Everything Get Physical does is golden in my book, and that goes as well for every event co-signed by local crew Safe
, as this one was. So yes, I started out biased (towards good music an parties), but this year's edition of Get Physical Miami was the best one yet. (Click the link above to view a slideshow of cool photos by Crossfade contributing photog Nicole Cussell; the rest of the crappy photos that follow are mine.)
Reasons why this was my favorite party of all of WMC:
The hallway into the party.
On the way to the chill-out patio.
The main room was a cavernous warehouse, but with everything painted a clean white, it seemed expansive rather than gross. Fog machines kept just the right air of mystery, and these amazing color-changing light rods set a futuristic mood. Most importantly, the sound system was crisp, and reached all the way into the back corners, without, magically, killing one's eardrums.
That's wall-to-wall Astro Turf.
3. Vibe. The music, the location, the setting, the crowd -- all this added up to a friendly, serious-dancing party that boasted all the best elements of a late-90s rave, but a little more grown-up and without the unfortunate day-glo fashion.

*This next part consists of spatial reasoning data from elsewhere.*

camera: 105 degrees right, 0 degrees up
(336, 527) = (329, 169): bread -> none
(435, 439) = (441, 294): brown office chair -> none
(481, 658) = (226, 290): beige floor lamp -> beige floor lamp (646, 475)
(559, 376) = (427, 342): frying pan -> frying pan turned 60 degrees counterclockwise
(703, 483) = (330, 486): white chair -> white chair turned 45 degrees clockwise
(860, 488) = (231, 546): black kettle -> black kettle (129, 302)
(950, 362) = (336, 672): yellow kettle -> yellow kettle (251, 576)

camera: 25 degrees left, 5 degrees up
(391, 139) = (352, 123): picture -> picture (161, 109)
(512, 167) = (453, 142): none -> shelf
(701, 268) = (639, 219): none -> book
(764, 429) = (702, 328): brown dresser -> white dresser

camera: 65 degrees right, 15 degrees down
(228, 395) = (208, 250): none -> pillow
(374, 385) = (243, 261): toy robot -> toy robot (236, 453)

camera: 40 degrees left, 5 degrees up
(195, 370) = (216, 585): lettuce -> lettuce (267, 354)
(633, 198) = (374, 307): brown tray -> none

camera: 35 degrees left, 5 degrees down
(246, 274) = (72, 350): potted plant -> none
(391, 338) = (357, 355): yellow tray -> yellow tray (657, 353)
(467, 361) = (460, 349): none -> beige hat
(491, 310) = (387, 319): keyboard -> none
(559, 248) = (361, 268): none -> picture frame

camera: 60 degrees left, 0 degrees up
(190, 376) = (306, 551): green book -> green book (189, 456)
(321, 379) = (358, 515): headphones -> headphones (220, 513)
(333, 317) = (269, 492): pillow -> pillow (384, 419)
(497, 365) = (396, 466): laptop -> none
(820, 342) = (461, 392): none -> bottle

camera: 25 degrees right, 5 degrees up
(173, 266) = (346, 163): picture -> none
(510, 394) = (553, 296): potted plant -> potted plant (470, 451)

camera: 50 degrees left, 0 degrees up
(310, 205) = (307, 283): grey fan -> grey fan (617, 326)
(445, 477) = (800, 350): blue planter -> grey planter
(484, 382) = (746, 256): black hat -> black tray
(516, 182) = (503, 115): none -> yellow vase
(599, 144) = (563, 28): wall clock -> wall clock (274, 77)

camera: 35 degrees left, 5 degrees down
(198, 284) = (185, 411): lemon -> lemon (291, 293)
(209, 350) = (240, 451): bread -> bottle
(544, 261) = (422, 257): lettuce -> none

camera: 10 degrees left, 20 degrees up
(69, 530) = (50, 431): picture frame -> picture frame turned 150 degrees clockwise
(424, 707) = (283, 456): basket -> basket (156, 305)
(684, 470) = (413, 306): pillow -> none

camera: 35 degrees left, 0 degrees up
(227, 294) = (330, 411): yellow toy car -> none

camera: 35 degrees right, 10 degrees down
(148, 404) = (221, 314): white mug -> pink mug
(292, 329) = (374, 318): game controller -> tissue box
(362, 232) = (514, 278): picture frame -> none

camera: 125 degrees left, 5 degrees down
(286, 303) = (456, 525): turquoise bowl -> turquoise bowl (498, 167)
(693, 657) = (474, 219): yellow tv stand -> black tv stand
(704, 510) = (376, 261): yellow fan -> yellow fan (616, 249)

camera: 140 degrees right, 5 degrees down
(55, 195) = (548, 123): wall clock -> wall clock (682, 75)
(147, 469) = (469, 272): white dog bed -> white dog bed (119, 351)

The main room, before it got crowded.
4. The talent, of course.
Every Get Physical party boasts a lineup as eclectic as the music released by the label itself. When I arrived, Lee Curtiss
was playing a relatively chilled, slightly disco-inflected set. The next DJ after him was Heidi
, who, besides being cute as a button and one of my female DJ heroes (along with Annie Mac), brings a slightly house-ier flavor to her sets.
Lee Curtiss, early in the evening.
In between that, though, was the real wild card of the evening, a live performance by the French group dOP
. It's a bit of a visually mismatched trio, with two skinny guys in scarves and workout clothes manned a bank of synths and other machines while a stockier, slightly hip-hop looking dude wearing a Lei, with glitter smeared over his bald head, "sung," kind of. This consisted mostly of muttering in French, at one point devolving into orgasmic moans, alternating with the very Steve Aoki-style move of pouring Grey Goose into fans' mouths. At least this portion of the evening wasn't boring.
Tiefschwarz got things going deeper, taking the crowd through the 2-3ish slot, but the real pre-headliner highlight was the set from the venerable DJ Hell
. He's got his own label, International DJ Gigolos
, of course, but his appearance on this bill was a treat. Hell long ago shed all the vaguely electroclash trappings he flirted with earlier in the decade, and has gone back to a techier, more atmospheric sound that's Teutonic but still sexy. His sound was at once relentless but also nuanced and layered, providing a searing lead-up to the main event of the night. Here's the crowd dancing during his set, with appropriately devilish red lighting:
That was, of course, the much-heralded triple tag-team between M.A.N.D.Y., Matthew Dear, and Damian Lazarus (who marked the occasion with a strange feathery-furry gray hat). At this point, the crowd was a bit Zombieland -- lots of sunglasses in here, though it was still dark. Still, it was impossible to be distracted; the headliners, switching off at the decks, managed to lock into a robotic, shamanistic beat that killed all the mental noise. I remember, vaguely, a track that sampled the Who's "Baba O'Riley" creating a weirdly trance-y build-up, and after that, I don't remember much until my body finally gave out, and I wandered back into the early-morning and a hazy trip back to reality.